Book number 35: The White Tiger by A. Adiga, picked up from MIBF 2012.
What it is: An account of India far from its popular image of Gandhi, yoga, and enlightenment, The White Tiger reveals the dark side of the social and political climate gripping the country today. Notes of oppression, corruption, and ignorance sing on every page, highlighting the roles of family, government, and general servant-attitude of the people as causes of the great gap between the rich and the poor. All this is told through the story of one man who rose from being a servant to rich entrepreneur through murdering his master.
What I liked about it: The White Tiger talks about crime and the inhumane state of many in India and the main character, Balram chose to open his eyes and rise above all the injustices around him. It did take a murder – and the murder of his entire clan too – to accomplish his escape from his class and go from a humble, innocent, and honest man into a wordly, corrupt, and successful entrepreneur but you got to hand it to him – he did realize his goals and he is looking ahead and moving forward.

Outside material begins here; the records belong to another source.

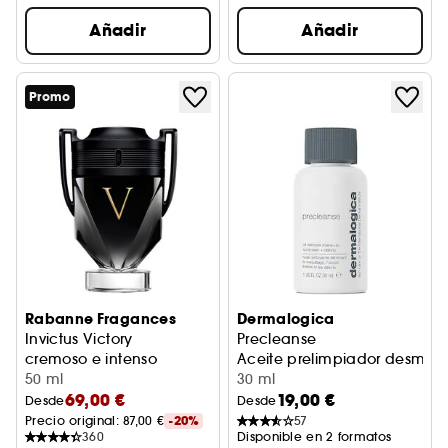
Añadir
Añadir
Promo
Rabanne Fragances
Dermalogica
Invictus Victory
Precleanse
cremoso e intenso
Aceite prelimpiador desmaqu
50 ml
30 ml
69,00 €
19,00 €
Desde
Desde
Precio original: 
87,00 €
-20%
57
360
Disponible en 2 formatos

The narration is one, long monologue that is interesting at times and boring at others but still I guess it is okay. There are times when The White Tiger is transporting, where I feel I’m on the same road that Balram drives and gets his education from. The setting is easy to visualize and while I’ve never been to India, I feel like I’ve seen a good bit of its chaos, thanks to the book.
What I did not like about it: The story is supposed to be dark but since I’m in a third world country myself, the revelations are nothing new. I guess all the great divide, the poverty, the animal-like living state of many individuals in The White Tiger may be shocking and unacceptable to those in the first world but these and more are everyday here so maybe I’m just not the exact target audience of the book. But I can say that it is enlightening in a way, since it paints a portrait of India that outsiders don’t normally see so there’s something to gain from it still.
Recommended for: Readers who like reading socio-political stuff will enjoy The White Tiger; if you are keen on India and you want to see it beyond oranges, Bollywood, and nan, there is a lot to obtain from this read.